* [STATED GOAL] Reproduce the lines below word for word, starting at the very first line and ending with the line that contains "title Logowanie [118, 49, 1571, 257]", both included.

* [MATERIAL]
---------------

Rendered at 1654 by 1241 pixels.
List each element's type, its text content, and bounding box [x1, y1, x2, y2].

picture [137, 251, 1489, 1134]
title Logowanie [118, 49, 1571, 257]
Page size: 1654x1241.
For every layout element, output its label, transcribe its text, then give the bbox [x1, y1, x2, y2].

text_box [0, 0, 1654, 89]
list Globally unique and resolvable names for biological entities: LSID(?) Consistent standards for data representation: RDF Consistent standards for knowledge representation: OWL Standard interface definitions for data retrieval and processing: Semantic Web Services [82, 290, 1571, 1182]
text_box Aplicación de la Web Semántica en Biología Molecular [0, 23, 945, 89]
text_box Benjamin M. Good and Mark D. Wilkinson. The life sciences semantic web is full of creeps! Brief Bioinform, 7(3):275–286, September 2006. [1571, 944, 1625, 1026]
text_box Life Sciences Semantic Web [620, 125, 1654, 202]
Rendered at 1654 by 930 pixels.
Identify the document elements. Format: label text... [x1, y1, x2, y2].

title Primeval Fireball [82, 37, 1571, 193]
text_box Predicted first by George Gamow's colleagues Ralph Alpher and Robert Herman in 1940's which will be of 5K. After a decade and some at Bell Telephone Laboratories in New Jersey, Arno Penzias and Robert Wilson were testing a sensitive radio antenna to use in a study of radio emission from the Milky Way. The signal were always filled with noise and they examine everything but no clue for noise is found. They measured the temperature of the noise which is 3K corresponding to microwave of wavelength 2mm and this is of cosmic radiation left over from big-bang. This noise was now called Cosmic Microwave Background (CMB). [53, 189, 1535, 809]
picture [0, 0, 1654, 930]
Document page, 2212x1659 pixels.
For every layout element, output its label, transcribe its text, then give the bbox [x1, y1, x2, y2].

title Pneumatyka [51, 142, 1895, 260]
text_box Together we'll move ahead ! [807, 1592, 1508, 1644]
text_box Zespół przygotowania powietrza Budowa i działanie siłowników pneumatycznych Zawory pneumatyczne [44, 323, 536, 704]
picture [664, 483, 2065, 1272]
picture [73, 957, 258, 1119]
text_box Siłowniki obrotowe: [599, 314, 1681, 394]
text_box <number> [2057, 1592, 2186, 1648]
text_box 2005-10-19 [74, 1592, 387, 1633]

---------------

* [SOLUTION FOR THIS EXERCISE]
Rendered at 1654 by 1241 pixels.
List each element's type, its text content, and bounding box [x1, y1, x2, y2].

picture [137, 251, 1489, 1134]
title Logowanie [118, 49, 1571, 257]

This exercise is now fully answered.